### Excerpt provided
++++++++

Share your dilemmas and get honest opinions from other Mumsnetters.

To feel a bit hurt when people act this way

89 replies

Srx1 · 02/08/2022 10:34

It happens to me sometimes that I message a friend and they don't respond for a day or 234 however I can see that they have either been online or even posted an Instagram story or even looked at mine in the meantime. I understand people are busy and have lives but in these situations obviously not that busy. So they either don't care or they 'forgot'. When they eventually do respond, I just feel annoyed and don't even feel like responding anymore because I feel I don't matter to these people anyway. But of course I do because I feel bad if I ignore someone. And so I end up feeling like a fool.

Am I too sensitive? I just can't understand why have people forgotten how to communicate now that is easier than ever to reach out to someone. It doesn't help that I currently don't have close friends nearby due to moving so these things hurt a bit more.

OP posts:
Hallamus · 02/08/2022 22:16

Maybe I'm just too old school when it comes to friendships

No, you're just too demanding.

GreenIsle · 02/08/2022 22:16

This is what annoys me also. On WhatsApp, why does the person read the message if they know they are too busy to reply.

If I'm busy I just don't read it and wait until I can reply and read at the same time therefore less chance of forgetting about it and being rude. I definitely have people in my life who like to pretend they are super busy and take nearly a day to reply after reading which is so annoying. In this day an age everyone use their phones for everything and it takes 2 secs to hit a reply.

girlfrien · 02/08/2022 22:18

BernadetteRostankowskiWolowitz · 02/08/2022 10:58

For me it depends on the content of the message. If you just open a general chat, I'll not actually reply until a time I'm able to sit and chat.

Scanning over someone's insta stories can be done while the kettles boiling or I'm queueing at the school gate. Equally, I won't engage in a chat back and forth if I'm doing something with the kids/watching a movie/etc however I can do other things on my phone at this time.

If you ask a specific question I'll aim to respond ASAP (eg "I'm picking up wine for Jane's birthday does she prefer red or white") as these are less likely to evolve into lengthy chats.

"How are you all" can wait til a time we can both chat.

A text is an invitation to reply. Not a duty.

If someone takes the time to ask how you are it's polite to reply
Some people don't have any friends.
Never take ppl for granted one day they might not be there to message you.

++++++++

### Records
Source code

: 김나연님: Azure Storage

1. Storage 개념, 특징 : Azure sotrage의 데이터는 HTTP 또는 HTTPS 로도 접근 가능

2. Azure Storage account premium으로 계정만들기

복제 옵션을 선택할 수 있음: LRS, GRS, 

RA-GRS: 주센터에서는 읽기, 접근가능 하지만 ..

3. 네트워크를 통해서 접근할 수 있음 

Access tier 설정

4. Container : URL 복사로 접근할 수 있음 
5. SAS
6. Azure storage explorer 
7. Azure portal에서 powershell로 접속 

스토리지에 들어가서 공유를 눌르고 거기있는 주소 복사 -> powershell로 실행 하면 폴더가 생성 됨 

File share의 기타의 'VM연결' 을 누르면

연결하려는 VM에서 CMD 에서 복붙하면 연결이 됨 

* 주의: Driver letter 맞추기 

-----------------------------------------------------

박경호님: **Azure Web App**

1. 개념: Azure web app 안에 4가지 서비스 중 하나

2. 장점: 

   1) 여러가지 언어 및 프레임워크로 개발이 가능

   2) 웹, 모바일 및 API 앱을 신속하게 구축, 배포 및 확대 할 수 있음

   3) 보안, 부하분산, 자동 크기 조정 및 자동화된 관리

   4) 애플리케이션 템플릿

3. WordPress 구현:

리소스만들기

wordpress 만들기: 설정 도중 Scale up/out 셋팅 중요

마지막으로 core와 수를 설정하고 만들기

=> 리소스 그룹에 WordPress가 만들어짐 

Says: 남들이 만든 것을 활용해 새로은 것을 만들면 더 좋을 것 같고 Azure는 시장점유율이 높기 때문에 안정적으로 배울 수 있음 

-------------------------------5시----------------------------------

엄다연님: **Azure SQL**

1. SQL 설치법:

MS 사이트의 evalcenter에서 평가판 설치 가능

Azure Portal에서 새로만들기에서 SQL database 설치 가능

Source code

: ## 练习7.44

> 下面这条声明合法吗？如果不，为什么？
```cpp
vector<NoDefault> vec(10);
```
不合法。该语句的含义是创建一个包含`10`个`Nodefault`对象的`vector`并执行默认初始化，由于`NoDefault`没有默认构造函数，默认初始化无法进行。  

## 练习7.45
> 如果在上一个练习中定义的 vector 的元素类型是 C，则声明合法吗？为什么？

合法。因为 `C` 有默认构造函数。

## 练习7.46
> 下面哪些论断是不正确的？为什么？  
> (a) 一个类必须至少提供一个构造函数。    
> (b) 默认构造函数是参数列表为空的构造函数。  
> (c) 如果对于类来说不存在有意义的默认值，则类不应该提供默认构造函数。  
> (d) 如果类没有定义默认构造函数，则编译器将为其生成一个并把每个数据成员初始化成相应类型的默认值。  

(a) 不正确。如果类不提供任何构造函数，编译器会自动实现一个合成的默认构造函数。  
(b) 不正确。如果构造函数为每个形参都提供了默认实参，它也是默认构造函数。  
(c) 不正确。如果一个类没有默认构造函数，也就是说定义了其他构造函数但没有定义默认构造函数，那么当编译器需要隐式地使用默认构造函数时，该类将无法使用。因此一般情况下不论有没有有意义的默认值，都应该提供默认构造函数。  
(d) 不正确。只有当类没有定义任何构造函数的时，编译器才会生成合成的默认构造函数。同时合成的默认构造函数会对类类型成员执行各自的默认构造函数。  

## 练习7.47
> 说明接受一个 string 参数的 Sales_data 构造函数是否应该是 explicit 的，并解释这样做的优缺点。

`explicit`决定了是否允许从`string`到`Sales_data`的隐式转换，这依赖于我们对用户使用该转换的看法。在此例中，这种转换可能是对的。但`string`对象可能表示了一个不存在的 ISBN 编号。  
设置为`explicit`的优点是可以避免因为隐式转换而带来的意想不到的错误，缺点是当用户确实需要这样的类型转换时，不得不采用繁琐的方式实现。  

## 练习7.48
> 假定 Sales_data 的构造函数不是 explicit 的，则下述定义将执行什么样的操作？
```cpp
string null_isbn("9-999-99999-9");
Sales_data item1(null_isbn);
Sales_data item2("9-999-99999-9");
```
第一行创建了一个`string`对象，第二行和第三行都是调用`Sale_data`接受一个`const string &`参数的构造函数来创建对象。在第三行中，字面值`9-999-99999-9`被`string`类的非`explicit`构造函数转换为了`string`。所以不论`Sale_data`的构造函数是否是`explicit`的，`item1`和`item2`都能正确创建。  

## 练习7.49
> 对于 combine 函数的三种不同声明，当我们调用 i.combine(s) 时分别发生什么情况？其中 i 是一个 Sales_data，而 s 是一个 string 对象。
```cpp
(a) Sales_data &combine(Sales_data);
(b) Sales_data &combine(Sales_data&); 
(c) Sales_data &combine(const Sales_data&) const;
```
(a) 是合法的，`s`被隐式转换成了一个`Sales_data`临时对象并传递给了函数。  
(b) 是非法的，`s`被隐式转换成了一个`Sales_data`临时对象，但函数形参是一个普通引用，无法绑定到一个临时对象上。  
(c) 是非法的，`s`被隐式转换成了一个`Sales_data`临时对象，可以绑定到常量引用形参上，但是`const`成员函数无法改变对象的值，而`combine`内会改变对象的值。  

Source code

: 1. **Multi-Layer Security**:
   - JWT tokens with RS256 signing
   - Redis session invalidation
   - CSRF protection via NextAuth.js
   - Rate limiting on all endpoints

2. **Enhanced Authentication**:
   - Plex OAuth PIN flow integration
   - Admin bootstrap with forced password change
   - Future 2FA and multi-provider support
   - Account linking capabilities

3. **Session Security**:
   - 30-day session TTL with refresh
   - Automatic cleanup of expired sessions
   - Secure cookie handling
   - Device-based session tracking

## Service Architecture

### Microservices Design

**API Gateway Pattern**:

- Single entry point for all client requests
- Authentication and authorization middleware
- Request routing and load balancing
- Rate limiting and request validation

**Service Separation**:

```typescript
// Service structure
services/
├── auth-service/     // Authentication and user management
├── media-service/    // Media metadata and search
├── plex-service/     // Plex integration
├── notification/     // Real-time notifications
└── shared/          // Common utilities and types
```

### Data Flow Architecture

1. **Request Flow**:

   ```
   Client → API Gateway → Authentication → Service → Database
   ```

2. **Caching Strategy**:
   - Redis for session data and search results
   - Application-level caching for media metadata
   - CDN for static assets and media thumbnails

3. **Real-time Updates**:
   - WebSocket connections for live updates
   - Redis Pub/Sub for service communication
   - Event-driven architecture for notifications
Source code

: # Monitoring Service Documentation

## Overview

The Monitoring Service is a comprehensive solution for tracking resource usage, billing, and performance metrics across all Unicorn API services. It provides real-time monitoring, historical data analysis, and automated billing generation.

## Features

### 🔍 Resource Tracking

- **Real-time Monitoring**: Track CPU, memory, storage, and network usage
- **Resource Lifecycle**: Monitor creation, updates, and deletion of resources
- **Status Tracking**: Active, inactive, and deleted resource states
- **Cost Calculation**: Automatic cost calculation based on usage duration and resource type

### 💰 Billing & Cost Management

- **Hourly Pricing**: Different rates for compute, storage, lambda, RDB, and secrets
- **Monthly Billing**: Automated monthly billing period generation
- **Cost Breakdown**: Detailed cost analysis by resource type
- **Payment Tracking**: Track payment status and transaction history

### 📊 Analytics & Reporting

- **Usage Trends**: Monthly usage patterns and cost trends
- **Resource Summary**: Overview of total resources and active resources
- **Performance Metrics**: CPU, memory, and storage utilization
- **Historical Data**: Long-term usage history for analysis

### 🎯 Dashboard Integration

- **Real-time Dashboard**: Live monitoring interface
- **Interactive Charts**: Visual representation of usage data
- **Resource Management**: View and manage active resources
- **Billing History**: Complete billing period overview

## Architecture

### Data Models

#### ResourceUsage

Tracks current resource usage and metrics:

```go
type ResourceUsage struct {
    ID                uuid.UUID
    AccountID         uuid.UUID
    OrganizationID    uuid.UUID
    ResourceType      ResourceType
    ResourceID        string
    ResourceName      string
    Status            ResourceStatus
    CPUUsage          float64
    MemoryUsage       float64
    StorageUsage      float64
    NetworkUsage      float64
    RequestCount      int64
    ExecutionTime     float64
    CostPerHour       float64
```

++++++++

### Tasks to perform
1. Set down the part of the forum thread about slow replies to messages that opens with the words containing "GreenIsle · 02/08/2022" and closes with "sit and chat.", reproducing it word for word.
2. Resume the forum thread about slow replies to messages, continuing directly after its final sentence.
The lines play no part in this work and may be set aside.

### Numbered responses
1.
GreenIsle · 02/08/2022 22:16

This is what annoys me also. On WhatsApp, why does the person read the message if they know they are too busy to reply.

If I'm busy I just don't read it and wait until I can reply and read at the same time therefore less chance of forgetting about it and being rude. I definitely have people in my life who like to pretend they are super busy and take nearly a day to reply after reading which is so annoying. In this day an age everyone use their phones for everything and it takes 2 secs to hit a reply.

girlfrien · 02/08/2022 22:18

BernadetteRostankowskiWolowitz · 02/08/2022 10:58

For me it depends on the content of the message. If you just open a general chat, I'll not actually reply until a time I'm able to sit and chat.

2.
BernadetteRostankowskiWolowitz · 02/08/2022 22:34

If someone takes the time to ask how you are it's polite to reply

You make it sound like I'm advocating ignoring a comment in the street face to face with a friend.

I'm also no advocating not replying.

Sending a remote message and expecting or demanding an immediate response is rude.

1982mommaof4 · 03/08/2022 22:14

OP it is sensitive however I feel exactly the same when this happens. It's really annoying

OhGoodnessItsSoExhausting · 03/08/2022 22:32

I love it when my friends don't reply!!! Makes me feel way better about not replying to them in a timely way!

FWIW, the people I'm slowest at replying to are the ones I care most about. I see the message from them and think, 'i must send a well thought out long response' so I don't reply immediately and in the end often never do. It's because I care too much to send a quick reaponse

Bubbafly · 03/08/2022 22:49

Passthetena · 02/08/2022 11:07

Because sometimes I don't have the mental energy for a conversation. Especially with some friends who turn the conversation completely on to themselves within 2 messages. Scrolling endlessly is mind numbing and requires absolutely nothing from me and some days that's all I can do.

I agree entirely @Passthetena especially when it’s a 20 min WhatsApp voicenote. Some days I just can’t open and listen let alone reply.

Chillow · 03/08/2022 23:04

It’s excruciating for me to respond to Whatsapps, texts, calls, emails etc. It takes days, or even weeks for me to respond. I have understanding friends and family.

I have ADHD, not sure if this is a symptom.

ipswi · 03/08/2022 23:09

Srx1 · 02/08/2022 10:46

But this is what I don't understand- how do people prioritise looking at stories or scrolling on instagram over replying to someone? For days as well? I totally understand people are busy or they can't reply this same second etc but surely you have a moment in a day when you can reply. I mean, people take phones to the bathrooms! 😆 I too like to respond when I have time to dedicate to this person but it is never taking me days..

I have tried to lower my expectations from people but in certain situations I just can't understand people's behaviour and it is driving me nuts and I don't know how to not take it personally.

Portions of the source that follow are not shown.